§ Task material
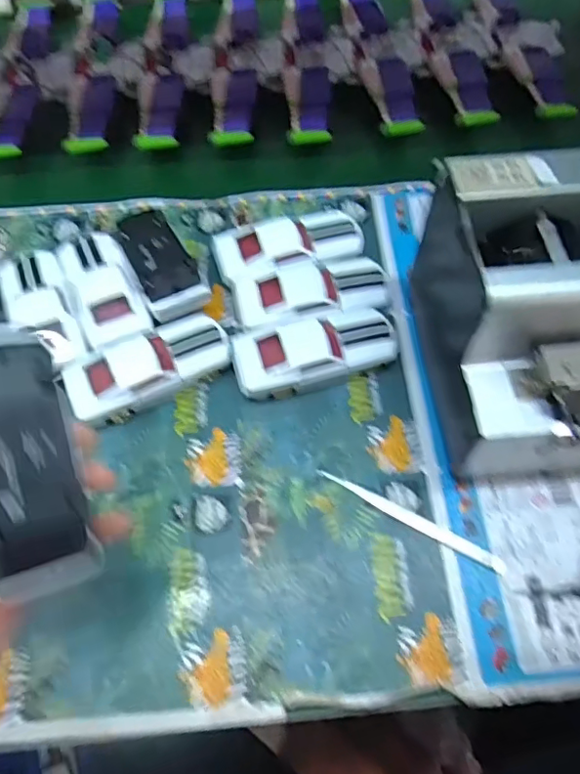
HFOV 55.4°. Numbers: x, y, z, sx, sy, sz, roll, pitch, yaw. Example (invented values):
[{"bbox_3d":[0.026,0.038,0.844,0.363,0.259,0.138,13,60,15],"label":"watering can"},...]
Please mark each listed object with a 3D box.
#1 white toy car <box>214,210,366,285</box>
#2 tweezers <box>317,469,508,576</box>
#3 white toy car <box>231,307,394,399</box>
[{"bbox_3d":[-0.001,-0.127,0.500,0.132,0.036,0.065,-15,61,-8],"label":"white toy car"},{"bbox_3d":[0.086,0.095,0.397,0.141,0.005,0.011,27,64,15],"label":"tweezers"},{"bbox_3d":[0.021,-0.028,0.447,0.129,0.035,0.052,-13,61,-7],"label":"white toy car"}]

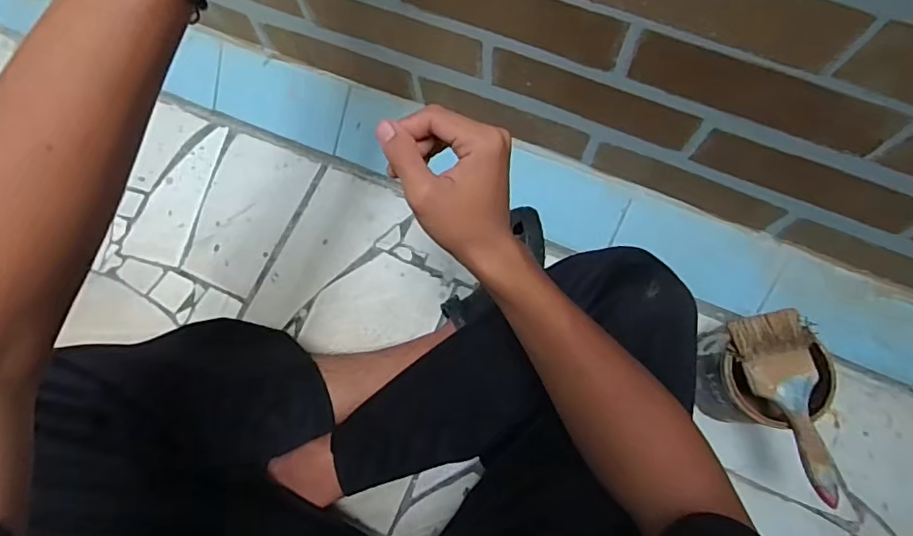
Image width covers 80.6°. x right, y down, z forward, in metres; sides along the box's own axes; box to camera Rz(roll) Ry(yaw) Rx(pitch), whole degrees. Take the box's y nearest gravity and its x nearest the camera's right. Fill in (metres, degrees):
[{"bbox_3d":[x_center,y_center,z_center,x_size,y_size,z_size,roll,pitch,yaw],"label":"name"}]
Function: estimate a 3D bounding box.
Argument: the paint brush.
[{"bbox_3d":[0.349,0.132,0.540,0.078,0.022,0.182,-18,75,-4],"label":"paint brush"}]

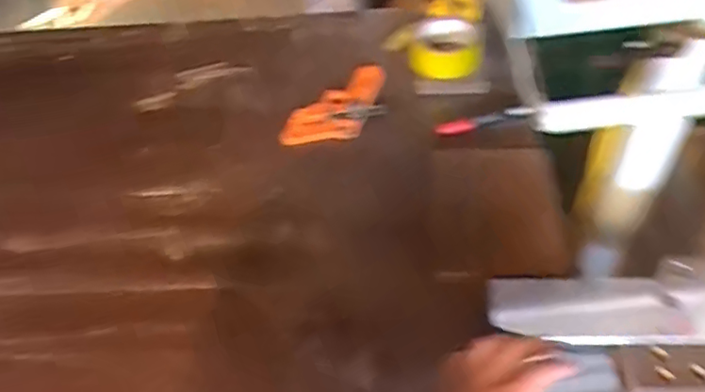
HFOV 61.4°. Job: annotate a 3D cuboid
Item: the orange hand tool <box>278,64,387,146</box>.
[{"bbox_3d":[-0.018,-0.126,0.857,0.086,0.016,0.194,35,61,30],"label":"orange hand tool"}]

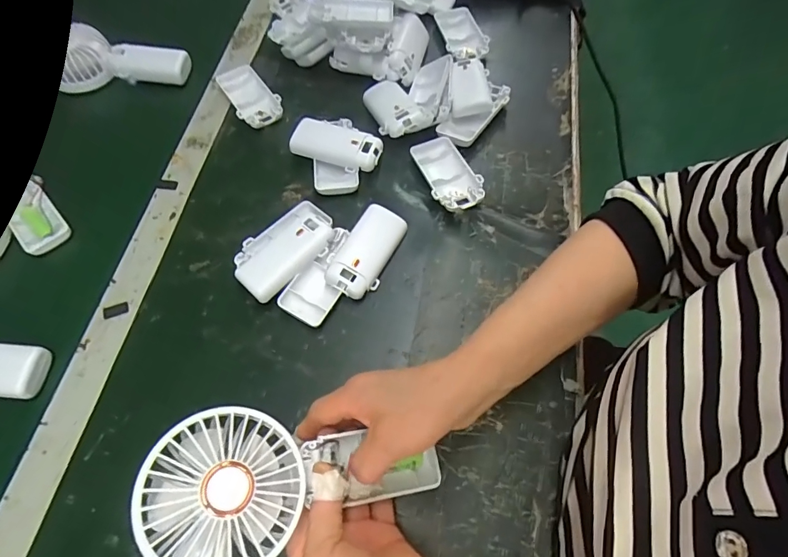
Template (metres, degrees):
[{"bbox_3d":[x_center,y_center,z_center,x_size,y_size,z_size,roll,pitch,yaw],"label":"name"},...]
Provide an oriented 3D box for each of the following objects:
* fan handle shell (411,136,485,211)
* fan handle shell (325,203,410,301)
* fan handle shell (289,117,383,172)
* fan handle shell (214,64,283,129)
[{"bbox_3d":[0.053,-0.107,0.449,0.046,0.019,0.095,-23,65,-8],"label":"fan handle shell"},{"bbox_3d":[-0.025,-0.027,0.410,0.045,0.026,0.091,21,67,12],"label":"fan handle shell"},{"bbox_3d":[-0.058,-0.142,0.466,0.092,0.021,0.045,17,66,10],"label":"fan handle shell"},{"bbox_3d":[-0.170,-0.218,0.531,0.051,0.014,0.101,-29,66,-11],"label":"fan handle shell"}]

§ Work to complete
Each line with "degrees" in it must be identified and copied from the material.

§ Expected answer
Image width covers 80.6°. x right, y down, z forward, in metres; sides along the box's own axes; box to camera Rz(roll) Ry(yaw) Rx(pitch), whole degrees. Take the box's y nearest gravity and its x nearest the camera's right. Fill in (metres, degrees):
Template (metres, degrees):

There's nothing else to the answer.